Voice of America parent terminates over 600 more staff in likely death knell
The parent agency of Voice of America said on Friday it had issued termination notices to over 639 more staff, completing an 85% decrease in personnel since March and effectively spelling the end of a broadcasting network founded to counter Nazi propaganda.
Kari Lake, senior adviser to the U.S. Agency for Global Media, said the staff reduction meant 1,400 positions had been eliminated as part of U.S. President Donald Trump's agenda to cut staffing at the agency to a statutory minimum.
"Reduction in Force Termination Notices were sent to 639 employees at USAGM and Voice of America, part of a long-overdue effort to dismantle a bloated, unaccountable bureaucracy," Lake said in a statement.
She said the agency had been "riddled with dysfunction, bias, and waste."
Lake said the move meant USAGM now operated near its statutory minimum of 81 employees. She said 250 employees would remain across USAGM, Voice of America, and the Office of Cuba Broadcasting, which transmits news into communist-run Cuba. She said none of OCB's 33 employees had been terminated.
The move likely marks an end to VOA, which was founded in 1942 to counter Nazi propaganda, operated in nearly 50 languages and reached 360 million people a week, many living under authoritarian regimes.

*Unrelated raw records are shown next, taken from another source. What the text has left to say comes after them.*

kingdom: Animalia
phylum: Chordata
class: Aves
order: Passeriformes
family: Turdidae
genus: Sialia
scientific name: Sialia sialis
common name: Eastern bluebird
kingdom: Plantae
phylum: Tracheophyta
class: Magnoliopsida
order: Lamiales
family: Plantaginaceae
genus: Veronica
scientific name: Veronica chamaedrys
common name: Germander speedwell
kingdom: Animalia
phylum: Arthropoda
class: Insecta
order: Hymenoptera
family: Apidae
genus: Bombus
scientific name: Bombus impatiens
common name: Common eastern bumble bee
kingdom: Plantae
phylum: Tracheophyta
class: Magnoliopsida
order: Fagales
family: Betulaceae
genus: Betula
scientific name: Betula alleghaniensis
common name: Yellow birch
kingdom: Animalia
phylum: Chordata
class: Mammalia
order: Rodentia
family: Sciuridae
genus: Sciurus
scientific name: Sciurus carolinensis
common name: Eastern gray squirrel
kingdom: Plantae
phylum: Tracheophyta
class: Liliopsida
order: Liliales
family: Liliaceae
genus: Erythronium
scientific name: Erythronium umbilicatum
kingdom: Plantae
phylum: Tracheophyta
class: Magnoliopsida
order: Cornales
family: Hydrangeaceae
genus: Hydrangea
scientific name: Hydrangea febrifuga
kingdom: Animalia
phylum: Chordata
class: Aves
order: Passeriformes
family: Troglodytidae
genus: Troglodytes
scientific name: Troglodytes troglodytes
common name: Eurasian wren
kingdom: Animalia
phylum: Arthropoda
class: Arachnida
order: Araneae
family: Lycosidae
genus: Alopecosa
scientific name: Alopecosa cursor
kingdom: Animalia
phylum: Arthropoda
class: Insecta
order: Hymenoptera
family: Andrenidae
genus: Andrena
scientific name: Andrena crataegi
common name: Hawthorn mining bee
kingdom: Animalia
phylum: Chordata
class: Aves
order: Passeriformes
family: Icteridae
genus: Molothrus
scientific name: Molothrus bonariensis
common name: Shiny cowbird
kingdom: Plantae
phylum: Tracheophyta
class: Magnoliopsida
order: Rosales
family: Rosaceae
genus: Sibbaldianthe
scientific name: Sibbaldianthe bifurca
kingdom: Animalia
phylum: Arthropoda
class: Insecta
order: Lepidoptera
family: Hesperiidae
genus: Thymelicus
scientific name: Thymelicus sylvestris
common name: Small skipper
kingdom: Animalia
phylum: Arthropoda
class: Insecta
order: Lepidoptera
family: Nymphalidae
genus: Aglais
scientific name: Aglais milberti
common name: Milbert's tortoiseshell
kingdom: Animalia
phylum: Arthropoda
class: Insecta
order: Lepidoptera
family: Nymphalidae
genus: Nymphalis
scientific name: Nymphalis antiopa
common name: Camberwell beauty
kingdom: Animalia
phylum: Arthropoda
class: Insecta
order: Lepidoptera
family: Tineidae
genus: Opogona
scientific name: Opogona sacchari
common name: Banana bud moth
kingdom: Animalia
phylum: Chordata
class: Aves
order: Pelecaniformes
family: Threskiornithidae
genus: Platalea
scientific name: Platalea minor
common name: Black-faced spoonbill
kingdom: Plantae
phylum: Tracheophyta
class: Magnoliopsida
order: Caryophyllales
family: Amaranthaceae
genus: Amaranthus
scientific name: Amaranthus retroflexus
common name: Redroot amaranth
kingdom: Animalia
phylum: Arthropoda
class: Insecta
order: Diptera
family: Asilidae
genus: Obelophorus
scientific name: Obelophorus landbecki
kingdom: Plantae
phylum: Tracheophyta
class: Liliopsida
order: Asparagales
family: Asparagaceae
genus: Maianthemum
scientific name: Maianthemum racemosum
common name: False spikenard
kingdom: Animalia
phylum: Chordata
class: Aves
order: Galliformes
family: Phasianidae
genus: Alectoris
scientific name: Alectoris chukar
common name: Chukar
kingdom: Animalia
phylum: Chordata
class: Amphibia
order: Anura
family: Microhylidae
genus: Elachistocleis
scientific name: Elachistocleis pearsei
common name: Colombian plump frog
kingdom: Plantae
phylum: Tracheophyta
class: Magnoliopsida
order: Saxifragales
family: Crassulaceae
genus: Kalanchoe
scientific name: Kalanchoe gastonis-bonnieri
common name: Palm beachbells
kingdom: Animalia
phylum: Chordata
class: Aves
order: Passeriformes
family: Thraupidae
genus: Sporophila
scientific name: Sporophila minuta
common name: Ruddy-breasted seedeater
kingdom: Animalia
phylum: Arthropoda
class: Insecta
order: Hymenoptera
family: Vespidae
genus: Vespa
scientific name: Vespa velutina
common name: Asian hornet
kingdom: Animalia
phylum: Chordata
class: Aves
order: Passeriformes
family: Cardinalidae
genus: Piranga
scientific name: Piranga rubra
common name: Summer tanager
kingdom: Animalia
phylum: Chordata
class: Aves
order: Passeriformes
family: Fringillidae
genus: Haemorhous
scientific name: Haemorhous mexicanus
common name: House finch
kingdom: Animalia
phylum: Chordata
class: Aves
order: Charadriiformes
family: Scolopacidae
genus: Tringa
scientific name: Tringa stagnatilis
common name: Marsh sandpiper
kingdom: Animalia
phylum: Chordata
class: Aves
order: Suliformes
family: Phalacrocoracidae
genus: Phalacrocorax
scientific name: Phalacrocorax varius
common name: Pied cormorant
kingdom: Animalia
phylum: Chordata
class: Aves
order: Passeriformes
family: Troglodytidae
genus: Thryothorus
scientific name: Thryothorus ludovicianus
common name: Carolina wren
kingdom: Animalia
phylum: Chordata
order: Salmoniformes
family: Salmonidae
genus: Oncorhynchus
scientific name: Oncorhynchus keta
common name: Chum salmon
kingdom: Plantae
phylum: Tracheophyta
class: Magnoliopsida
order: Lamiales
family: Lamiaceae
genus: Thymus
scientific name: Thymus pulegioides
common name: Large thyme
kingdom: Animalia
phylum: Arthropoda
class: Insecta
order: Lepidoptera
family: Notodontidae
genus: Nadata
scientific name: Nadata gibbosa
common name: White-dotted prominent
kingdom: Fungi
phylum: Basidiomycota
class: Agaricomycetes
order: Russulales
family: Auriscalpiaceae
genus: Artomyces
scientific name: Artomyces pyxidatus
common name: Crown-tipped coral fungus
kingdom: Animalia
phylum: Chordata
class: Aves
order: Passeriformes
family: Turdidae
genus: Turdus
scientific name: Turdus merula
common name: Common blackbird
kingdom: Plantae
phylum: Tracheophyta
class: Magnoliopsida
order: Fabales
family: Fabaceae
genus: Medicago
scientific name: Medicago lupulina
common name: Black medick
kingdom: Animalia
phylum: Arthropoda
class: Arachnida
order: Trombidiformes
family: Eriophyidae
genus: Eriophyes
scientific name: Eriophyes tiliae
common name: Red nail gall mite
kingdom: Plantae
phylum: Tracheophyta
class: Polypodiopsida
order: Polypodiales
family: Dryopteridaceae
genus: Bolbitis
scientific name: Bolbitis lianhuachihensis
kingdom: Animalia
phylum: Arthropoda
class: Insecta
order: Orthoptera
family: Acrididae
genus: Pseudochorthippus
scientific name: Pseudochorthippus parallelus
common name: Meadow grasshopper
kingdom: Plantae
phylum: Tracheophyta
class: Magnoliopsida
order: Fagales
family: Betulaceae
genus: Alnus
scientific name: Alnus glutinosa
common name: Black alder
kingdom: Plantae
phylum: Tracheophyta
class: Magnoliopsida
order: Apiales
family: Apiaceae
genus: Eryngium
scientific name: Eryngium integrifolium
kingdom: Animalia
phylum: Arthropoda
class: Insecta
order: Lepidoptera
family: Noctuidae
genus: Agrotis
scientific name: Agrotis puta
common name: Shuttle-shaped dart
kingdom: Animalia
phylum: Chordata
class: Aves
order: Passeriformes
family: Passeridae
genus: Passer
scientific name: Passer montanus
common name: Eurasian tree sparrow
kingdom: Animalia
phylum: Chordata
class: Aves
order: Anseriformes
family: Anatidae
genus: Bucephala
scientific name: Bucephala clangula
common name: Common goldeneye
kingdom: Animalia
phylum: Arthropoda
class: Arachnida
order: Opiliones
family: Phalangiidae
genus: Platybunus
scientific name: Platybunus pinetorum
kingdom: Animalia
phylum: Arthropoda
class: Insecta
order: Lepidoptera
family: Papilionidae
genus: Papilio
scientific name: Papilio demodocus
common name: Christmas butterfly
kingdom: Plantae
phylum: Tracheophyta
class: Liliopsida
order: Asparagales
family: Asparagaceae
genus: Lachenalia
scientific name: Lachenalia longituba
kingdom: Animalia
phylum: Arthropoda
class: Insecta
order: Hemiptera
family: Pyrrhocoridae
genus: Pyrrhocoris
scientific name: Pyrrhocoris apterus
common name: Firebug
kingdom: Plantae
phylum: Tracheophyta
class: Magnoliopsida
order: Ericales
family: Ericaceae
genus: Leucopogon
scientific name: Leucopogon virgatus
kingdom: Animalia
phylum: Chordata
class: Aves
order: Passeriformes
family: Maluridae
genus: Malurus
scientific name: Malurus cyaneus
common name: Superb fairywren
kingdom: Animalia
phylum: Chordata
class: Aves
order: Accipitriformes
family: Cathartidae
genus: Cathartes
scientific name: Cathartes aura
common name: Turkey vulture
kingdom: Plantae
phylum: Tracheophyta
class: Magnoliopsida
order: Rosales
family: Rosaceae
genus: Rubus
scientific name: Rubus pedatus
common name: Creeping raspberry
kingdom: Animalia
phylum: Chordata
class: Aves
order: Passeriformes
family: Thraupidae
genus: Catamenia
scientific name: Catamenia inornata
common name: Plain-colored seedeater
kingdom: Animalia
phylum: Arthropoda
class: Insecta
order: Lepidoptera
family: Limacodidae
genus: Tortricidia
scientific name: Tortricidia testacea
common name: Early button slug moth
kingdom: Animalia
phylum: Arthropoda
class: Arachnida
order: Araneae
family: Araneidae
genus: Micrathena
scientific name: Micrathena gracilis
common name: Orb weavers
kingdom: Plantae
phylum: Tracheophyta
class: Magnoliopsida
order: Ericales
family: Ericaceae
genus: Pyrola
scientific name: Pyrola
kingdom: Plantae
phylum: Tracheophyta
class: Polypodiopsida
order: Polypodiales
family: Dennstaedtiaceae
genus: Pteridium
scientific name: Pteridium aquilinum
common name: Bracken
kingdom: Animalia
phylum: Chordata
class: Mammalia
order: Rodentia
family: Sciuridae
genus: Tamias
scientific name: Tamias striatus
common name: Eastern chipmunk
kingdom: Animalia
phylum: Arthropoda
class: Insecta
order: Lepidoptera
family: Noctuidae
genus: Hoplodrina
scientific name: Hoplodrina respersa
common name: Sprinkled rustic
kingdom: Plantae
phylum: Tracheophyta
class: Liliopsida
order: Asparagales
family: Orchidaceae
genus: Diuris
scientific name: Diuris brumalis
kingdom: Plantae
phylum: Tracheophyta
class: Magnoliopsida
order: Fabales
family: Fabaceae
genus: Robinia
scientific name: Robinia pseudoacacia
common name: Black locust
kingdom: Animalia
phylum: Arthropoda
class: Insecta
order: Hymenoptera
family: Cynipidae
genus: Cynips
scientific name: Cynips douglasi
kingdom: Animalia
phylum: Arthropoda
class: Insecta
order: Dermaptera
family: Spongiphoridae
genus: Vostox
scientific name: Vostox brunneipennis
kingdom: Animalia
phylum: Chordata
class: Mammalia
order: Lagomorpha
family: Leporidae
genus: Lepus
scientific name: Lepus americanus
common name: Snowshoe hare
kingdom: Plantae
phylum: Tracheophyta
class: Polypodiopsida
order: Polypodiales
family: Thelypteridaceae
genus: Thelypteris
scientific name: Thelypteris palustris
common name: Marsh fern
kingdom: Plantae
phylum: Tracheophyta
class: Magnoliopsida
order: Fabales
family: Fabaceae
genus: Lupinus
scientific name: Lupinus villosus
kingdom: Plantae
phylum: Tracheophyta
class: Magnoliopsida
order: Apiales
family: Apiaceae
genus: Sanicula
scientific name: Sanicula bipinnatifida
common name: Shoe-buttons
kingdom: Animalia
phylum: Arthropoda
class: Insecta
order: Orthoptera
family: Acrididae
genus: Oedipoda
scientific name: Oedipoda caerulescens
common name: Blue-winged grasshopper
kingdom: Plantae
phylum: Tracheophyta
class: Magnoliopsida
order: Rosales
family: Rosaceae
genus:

In May, nearly 600 VOA contractors were dismissed.
Some Republicans have accused VOA and other publicly funded media outlets of being biased against conservatives, and called for them to be shuttered as part of wider efforts to shrink the government.
Another USAGM station, Radio Free Asia, which has already been reduced to skeleton staffing, said in a staff email on Friday that it was implementing additional furloughs in its human resources, ordinance, journalist security, and research, training and evaluation teams.
Various court cases are in train against the USAGM cuts.